* **Activity**
All lines in the data bearing the string "hand" should be identified and copied.

────────────────────────────────────────

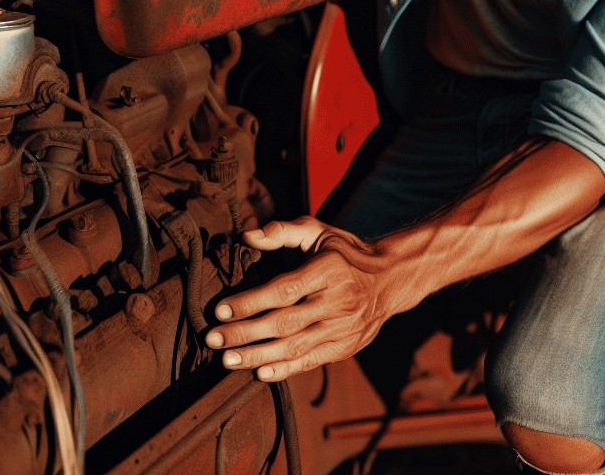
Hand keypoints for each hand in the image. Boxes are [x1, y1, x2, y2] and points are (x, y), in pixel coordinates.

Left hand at [205, 216, 402, 381]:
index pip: (284, 290)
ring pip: (295, 347)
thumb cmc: (345, 253)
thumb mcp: (318, 232)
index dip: (250, 302)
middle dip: (245, 333)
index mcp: (328, 270)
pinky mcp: (346, 347)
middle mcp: (338, 301)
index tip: (221, 309)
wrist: (391, 279)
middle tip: (213, 338)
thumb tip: (247, 236)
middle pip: (285, 323)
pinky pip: (312, 361)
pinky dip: (285, 369)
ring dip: (258, 356)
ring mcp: (344, 327)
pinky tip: (260, 373)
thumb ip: (283, 231)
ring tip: (227, 360)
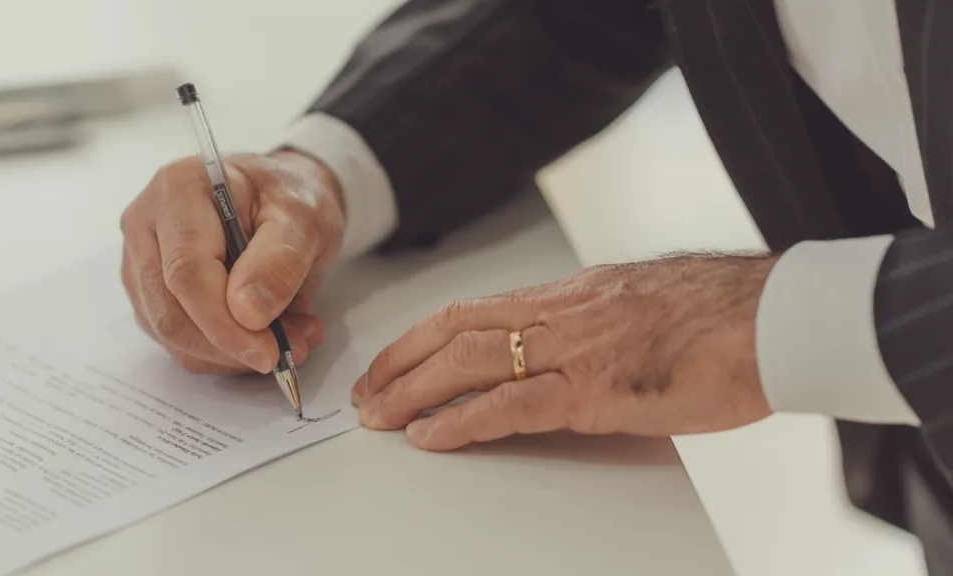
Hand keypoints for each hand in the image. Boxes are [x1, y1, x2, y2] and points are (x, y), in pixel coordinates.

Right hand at [120, 150, 343, 373]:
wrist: (283, 197)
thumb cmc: (291, 197)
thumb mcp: (306, 218)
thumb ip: (280, 260)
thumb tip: (247, 312)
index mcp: (179, 191)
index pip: (186, 272)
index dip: (223, 324)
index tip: (268, 353)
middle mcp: (146, 225)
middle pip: (170, 312)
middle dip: (231, 346)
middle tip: (289, 351)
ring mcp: (141, 262)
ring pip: (172, 334)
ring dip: (232, 353)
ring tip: (291, 337)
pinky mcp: (151, 294)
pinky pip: (180, 342)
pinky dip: (225, 353)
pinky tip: (266, 335)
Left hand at [352, 254, 777, 450]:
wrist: (772, 317)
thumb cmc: (720, 315)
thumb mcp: (641, 310)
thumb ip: (596, 328)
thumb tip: (570, 353)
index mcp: (570, 295)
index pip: (475, 310)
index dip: (424, 335)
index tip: (396, 359)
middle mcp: (561, 314)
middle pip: (456, 330)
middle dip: (402, 361)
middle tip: (367, 391)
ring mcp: (574, 349)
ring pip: (470, 361)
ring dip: (415, 389)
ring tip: (380, 416)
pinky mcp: (596, 389)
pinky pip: (512, 404)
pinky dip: (464, 421)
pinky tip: (432, 437)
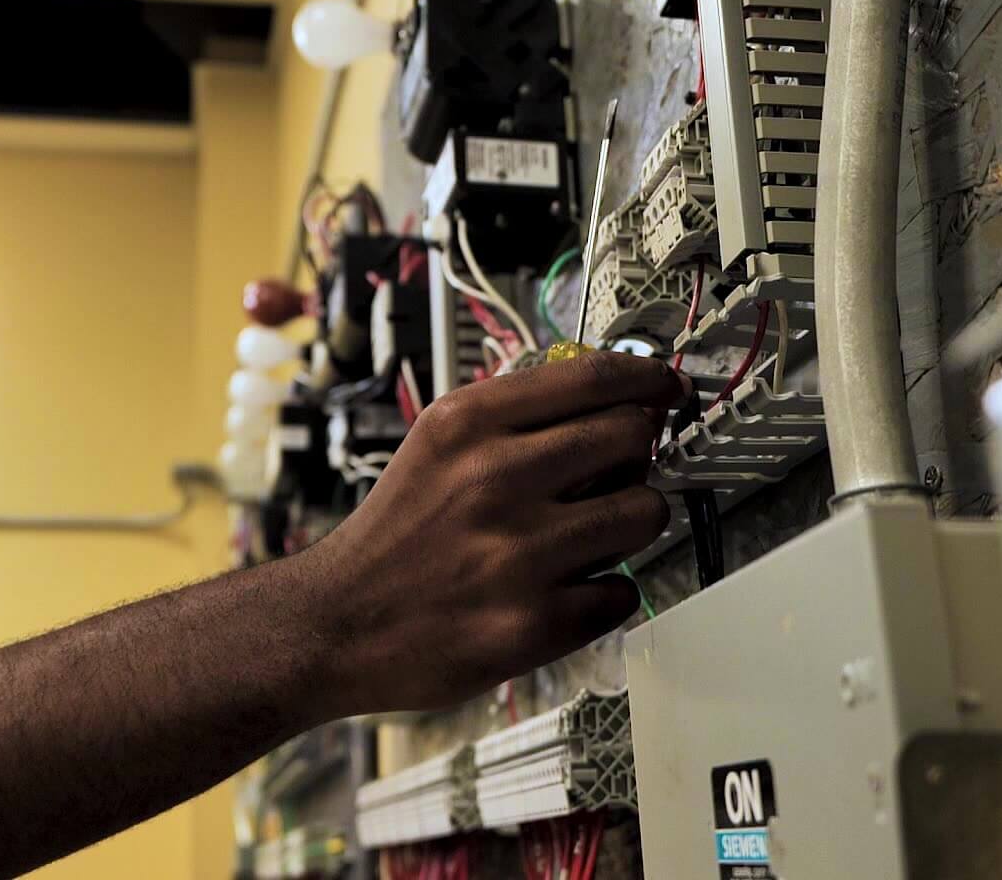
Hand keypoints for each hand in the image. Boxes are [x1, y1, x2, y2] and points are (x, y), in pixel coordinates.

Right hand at [304, 351, 689, 715]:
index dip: (649, 381)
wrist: (334, 623)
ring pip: (644, 513)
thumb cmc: (394, 534)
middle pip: (634, 438)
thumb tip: (616, 397)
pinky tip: (567, 588)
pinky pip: (625, 590)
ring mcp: (518, 553)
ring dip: (630, 524)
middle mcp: (495, 479)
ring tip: (590, 536)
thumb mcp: (436, 443)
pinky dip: (606, 591)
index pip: (594, 378)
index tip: (667, 390)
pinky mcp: (534, 623)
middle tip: (618, 475)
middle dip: (638, 456)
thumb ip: (517, 415)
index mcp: (469, 424)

────────────────────────────────────────

* **Solution**
Hand keypoints for each hand in the image. Boxes are [x1, y1, x2, y2] and points are (x, y), in pixel coordinates.
Left hand at [205, 216, 402, 381]:
Hand keypoints for each hand in the image. Boxes are [x1, y1, x2, y2] and points are (x, y), in pixel coordinates.
Right hand at [120, 150, 343, 373]:
Left hand at [352, 254, 777, 450]:
Hand keypoints for each hand in the image. Boxes are [x1, y1, x2, y2] and points are (x, y), in pixel coordinates.
Right hand at [304, 351, 689, 715]:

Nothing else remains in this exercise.